- [Requirement]:
Recast every line of the records as a Markdown table with the columns Row and Line. Number each row and leave out blank lines.

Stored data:
[Start of Attachment]

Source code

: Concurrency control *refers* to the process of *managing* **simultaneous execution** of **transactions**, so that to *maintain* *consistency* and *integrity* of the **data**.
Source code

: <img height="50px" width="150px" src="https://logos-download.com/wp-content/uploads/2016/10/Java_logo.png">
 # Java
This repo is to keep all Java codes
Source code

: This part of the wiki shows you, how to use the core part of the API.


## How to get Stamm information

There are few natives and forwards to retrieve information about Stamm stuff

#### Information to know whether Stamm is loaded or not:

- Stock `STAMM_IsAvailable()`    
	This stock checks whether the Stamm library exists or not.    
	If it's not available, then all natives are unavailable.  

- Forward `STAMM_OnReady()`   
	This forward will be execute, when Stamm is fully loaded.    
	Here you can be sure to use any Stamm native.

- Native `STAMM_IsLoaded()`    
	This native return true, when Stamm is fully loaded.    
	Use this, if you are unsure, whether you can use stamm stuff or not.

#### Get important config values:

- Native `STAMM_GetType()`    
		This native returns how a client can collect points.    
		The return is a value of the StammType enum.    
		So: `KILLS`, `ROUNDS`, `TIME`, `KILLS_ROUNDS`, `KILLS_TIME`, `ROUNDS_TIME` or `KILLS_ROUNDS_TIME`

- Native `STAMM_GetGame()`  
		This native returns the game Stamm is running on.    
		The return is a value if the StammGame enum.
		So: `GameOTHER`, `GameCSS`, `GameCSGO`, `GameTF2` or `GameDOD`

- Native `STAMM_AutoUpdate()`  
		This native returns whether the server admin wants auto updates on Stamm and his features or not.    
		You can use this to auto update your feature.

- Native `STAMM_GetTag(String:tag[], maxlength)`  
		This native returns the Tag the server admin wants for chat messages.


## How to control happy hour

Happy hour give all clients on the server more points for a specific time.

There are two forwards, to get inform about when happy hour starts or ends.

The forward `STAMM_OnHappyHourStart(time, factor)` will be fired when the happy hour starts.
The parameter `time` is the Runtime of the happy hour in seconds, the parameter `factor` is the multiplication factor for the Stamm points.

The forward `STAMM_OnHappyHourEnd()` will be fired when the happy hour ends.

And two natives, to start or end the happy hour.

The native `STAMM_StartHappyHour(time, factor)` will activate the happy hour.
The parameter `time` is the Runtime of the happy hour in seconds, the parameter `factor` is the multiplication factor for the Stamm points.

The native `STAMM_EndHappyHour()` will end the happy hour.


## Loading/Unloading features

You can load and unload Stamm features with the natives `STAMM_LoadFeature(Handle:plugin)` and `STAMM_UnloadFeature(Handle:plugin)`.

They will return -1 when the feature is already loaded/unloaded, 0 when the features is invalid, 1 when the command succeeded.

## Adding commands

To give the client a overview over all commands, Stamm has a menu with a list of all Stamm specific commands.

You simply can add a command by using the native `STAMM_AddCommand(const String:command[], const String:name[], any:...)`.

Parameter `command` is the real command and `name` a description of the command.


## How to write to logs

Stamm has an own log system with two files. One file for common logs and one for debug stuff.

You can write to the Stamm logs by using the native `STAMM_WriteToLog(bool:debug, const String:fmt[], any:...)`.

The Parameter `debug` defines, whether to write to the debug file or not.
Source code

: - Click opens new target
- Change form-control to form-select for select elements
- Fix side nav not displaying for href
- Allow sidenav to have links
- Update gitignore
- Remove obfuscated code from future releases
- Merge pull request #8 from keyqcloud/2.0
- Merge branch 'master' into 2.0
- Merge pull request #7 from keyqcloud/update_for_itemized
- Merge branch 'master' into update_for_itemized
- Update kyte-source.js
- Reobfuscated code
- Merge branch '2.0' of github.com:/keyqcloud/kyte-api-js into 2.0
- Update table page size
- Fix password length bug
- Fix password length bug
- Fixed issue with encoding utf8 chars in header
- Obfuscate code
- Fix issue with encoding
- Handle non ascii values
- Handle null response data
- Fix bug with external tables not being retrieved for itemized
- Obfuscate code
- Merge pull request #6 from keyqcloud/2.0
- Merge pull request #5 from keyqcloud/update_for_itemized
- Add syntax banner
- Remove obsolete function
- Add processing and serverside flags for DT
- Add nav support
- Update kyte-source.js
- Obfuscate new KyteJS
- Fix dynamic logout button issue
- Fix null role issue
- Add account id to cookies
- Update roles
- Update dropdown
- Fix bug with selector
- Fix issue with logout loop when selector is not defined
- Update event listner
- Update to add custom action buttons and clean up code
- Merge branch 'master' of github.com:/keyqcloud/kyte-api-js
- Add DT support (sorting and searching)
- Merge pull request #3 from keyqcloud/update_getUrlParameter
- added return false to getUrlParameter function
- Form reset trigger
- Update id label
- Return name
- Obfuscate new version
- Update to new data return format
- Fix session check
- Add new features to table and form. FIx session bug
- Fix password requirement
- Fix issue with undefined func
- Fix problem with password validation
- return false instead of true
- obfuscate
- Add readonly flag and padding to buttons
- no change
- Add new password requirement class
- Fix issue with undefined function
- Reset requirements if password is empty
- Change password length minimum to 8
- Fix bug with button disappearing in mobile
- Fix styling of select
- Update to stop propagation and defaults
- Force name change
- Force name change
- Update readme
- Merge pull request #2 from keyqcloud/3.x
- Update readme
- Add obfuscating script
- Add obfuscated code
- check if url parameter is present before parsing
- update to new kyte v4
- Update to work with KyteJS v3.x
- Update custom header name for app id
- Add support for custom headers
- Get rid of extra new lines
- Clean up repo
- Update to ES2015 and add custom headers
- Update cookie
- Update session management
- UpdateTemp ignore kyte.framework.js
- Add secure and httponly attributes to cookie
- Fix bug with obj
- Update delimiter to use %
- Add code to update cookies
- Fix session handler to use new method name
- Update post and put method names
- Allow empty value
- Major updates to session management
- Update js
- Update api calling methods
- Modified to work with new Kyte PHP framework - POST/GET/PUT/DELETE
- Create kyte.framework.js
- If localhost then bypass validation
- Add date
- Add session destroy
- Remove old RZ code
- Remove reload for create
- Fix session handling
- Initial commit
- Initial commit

[End of Attachment]

- [Completed exercise]:
| Row | Line |
|---|---|
| 1 | Source code |
| 2 | : Concurrency control *refers* to the process of *managing* **simultaneous execution** of **transactions**, so that to *maintain* *consistency* and *integrity* of the **data**. |
| 3 | Source code |
| 4 | : <img height="50px" width="150px" src="https://logos-download.com/wp-content/uploads/2016/10/Java_logo.png"> |
| 5 |  # Java |
| 6 | This repo is to keep all Java codes |
| 7 | Source code |
| 8 | : This part of the wiki shows you, how to use the core part of the API. |
| 9 | ## How to get Stamm information |
| 10 | There are few natives and forwards to retrieve information about Stamm stuff |
| 11 | #### Information to know whether Stamm is loaded or not: |
| 12 | - Stock `STAMM_IsAvailable()`     |
| 13 | 	This stock checks whether the Stamm library exists or not.     |
| 14 | 	If it's not available, then all natives are unavailable.   |
| 15 | - Forward `STAMM_OnReady()`    |
| 16 | 	This forward will be execute, when Stamm is fully loaded.     |
| 17 | 	Here you can be sure to use any Stamm native. |
| 18 | - Native `STAMM_IsLoaded()`     |
| 19 | 	This native return true, when Stamm is fully loaded.     |
| 20 | 	Use this, if you are unsure, whether you can use stamm stuff or not. |
| 21 | #### Get important config values: |
| 22 | - Native `STAMM_GetType()`     |
| 23 | 		This native returns how a client can collect points.     |
| 24 | 		The return is a value of the StammType enum.     |
| 25 | 		So: `KILLS`, `ROUNDS`, `TIME`, `KILLS_ROUNDS`, `KILLS_TIME`, `ROUNDS_TIME` or `KILLS_ROUNDS_TIME` |
| 26 | - Native `STAMM_GetGame()`   |
| 27 | 		This native returns the game Stamm is running on.     |
| 28 | 		The return is a value if the StammGame enum. |
| 29 | 		So: `GameOTHER`, `GameCSS`, `GameCSGO`, `GameTF2` or `GameDOD` |
| 30 | - Native `STAMM_AutoUpdate()`   |
| 31 | 		This native returns whether the server admin wants auto updates on Stamm and his features or not.     |
| 32 | 		You can use this to auto update your feature. |
| 33 | - Native `STAMM_GetTag(String:tag[], maxlength)`   |
| 34 | 		This native returns the Tag the server admin wants for chat messages. |
| 35 | ## How to control happy hour |
| 36 | Happy hour give all clients on the server more points for a specific time. |
| 37 | There are two forwards, to get inform about when happy hour starts or ends. |
| 38 | The forward `STAMM_OnHappyHourStart(time, factor)` will be fired when the happy hour starts. |
| 39 | The parameter `time` is the Runtime of the happy hour in seconds, the parameter `factor` is the multiplication factor for the Stamm points. |
| 40 | The forward `STAMM_OnHappyHourEnd()` will be fired when the happy hour ends. |
| 41 | And two natives, to start or end the happy hour. |
| 42 | The native `STAMM_StartHappyHour(time, factor)` will activate the happy hour. |
| 43 | The parameter `time` is the Runtime of the happy hour in seconds, the parameter `factor` is the multiplication factor for the Stamm points. |
| 44 | The native `STAMM_EndHappyHour()` will end the happy hour. |
| 45 | ## Loading/Unloading features |
| 46 | You can load and unload Stamm features with the natives `STAMM_LoadFeature(Handle:plugin)` and `STAMM_UnloadFeature(Handle:plugin)`. |
| 47 | They will return -1 when the feature is already loaded/unloaded, 0 when the features is invalid, 1 when the command succeeded. |
| 48 | ## Adding commands |
| 49 | To give the client a overview over all commands, Stamm has a menu with a list of all Stamm specific commands. |
| 50 | You simply can add a command by using the native `STAMM_AddCommand(const String:command[], const String:name[], any:...)`. |
| 51 | Parameter `command` is the real command and `name` a description of the command. |
| 52 | ## How to write to logs |
| 53 | Stamm has an own log system with two files. One file for common logs and one for debug stuff. |
| 54 | You can write to the Stamm logs by using the native `STAMM_WriteToLog(bool:debug, const String:fmt[], any:...)`. |
| 55 | The Parameter `debug` defines, whether to write to the debug file or not. |
| 56 | Source code |
| 57 | : - Click opens new target |
| 58 | - Change form-control to form-select for select elements |
| 59 | - Fix side nav not displaying for href |
| 60 | - Allow sidenav to have links |
| 61 | - Update gitignore |
| 62 | - Remove obfuscated code from future releases |
| 63 | - Merge pull request #8 from keyqcloud/2.0 |
| 64 | - Merge branch 'master' into 2.0 |
| 65 | - Merge pull request #7 from keyqcloud/update_for_itemized |
| 66 | - Merge branch 'master' into update_for_itemized |
| 67 | - Update kyte-source.js |
| 68 | - Reobfuscated code |
| 69 | - Merge branch '2.0' of github.com:/keyqcloud/kyte-api-js into 2.0 |
| 70 | - Update table page size |
| 71 | - Fix password length bug |
| 72 | - Fix password length bug |
| 73 | - Fixed issue with encoding utf8 chars in header |
| 74 | - Obfuscate code |
| 75 | - Fix issue with encoding |
| 76 | - Handle non ascii values |
| 77 | - Handle null response data |
| 78 | - Fix bug with external tables not being retrieved for itemized |
| 79 | - Obfuscate code |
| 80 | - Merge pull request #6 from keyqcloud/2.0 |
| 81 | - Merge pull request #5 from keyqcloud/update_for_itemized |
| 82 | - Add syntax banner |
| 83 | - Remove obsolete function |
| 84 | - Add processing and serverside flags for DT |
| 85 | - Add nav support |
| 86 | - Update kyte-source.js |
| 87 | - Obfuscate new KyteJS |
| 88 | - Fix dynamic logout button issue |
| 89 | - Fix null role issue |
| 90 | - Add account id to cookies |
| 91 | - Update roles |
| 92 | - Update dropdown |
| 93 | - Fix bug with selector |
| 94 | - Fix issue with logout loop when selector is not defined |
| 95 | - Update event listner |
| 96 | - Update to add custom action buttons and clean up code |
| 97 | - Merge branch 'master' of github.com:/keyqcloud/kyte-api-js |
| 98 | - Add DT support (sorting and searching) |
| 99 | - Merge pull request #3 from keyqcloud/update_getUrlParameter |
| 100 | - added return false to getUrlParameter function |
| 101 | - Form reset trigger |
| 102 | - Update id label |
| 103 | - Return name |
| 104 | - Obfuscate new version |
| 105 | - Update to new data return format |
| 106 | - Fix session check |
| 107 | - Add new features to table and form. FIx session bug |
| 108 | - Fix password requirement |
| 109 | - Fix issue with undefined func |
| 110 | - Fix problem with password validation |
| 111 | - return false instead of true |
| 112 | - obfuscate |
| 113 | - Add readonly flag and padding to buttons |
| 114 | - no change |
| 115 | - Add new password requirement class |
| 116 | - Fix issue with undefined function |
| 117 | - Reset requirements if password is empty |
| 118 | - Change password length minimum to 8 |
| 119 | - Fix bug with button disappearing in mobile |
| 120 | - Fix styling of select |
| 121 | - Update to stop propagation and defaults |
| 122 | - Force name change |
| 123 | - Force name change |
| 124 | - Update readme |
| 125 | - Merge pull request #2 from keyqcloud/3.x |
| 126 | - Update readme |
| 127 | - Add obfuscating script |
| 128 | - Add obfuscated code |
| 129 | - check if url parameter is present before parsing |
| 130 | - update to new kyte v4 |
| 131 | - Update to work with KyteJS v3.x |
| 132 | - Update custom header name for app id |
| 133 | - Add support for custom headers |
| 134 | - Get rid of extra new lines |
| 135 | - Clean up repo |
| 136 | - Update to ES2015 and add custom headers |
| 137 | - Update cookie |
| 138 | - Update session management |
| 139 | - UpdateTemp ignore kyte.framework.js |
| 140 | - Add secure and httponly attributes to cookie |
| 141 | - Fix bug with obj |
| 142 | - Update delimiter to use % |
| 143 | - Add code to update cookies |
| 144 | - Fix session handler to use new method name |
| 145 | - Update post and put method names |
| 146 | - Allow empty value |
| 147 | - Major updates to session management |
| 148 | - Update js |
| 149 | - Update api calling methods |
| 150 | - Modified to work with new Kyte PHP framework - POST/GET/PUT/DELETE |
| 151 | - Create kyte.framework.js |
| 152 | - If localhost then bypass validation |
| 153 | - Add date |
| 154 | - Add session destroy |
| 155 | - Remove old RZ code |
| 156 | - Remove reload for create |
| 157 | - Fix session handling |
| 158 | - Initial commit |
| 159 | - Initial commit |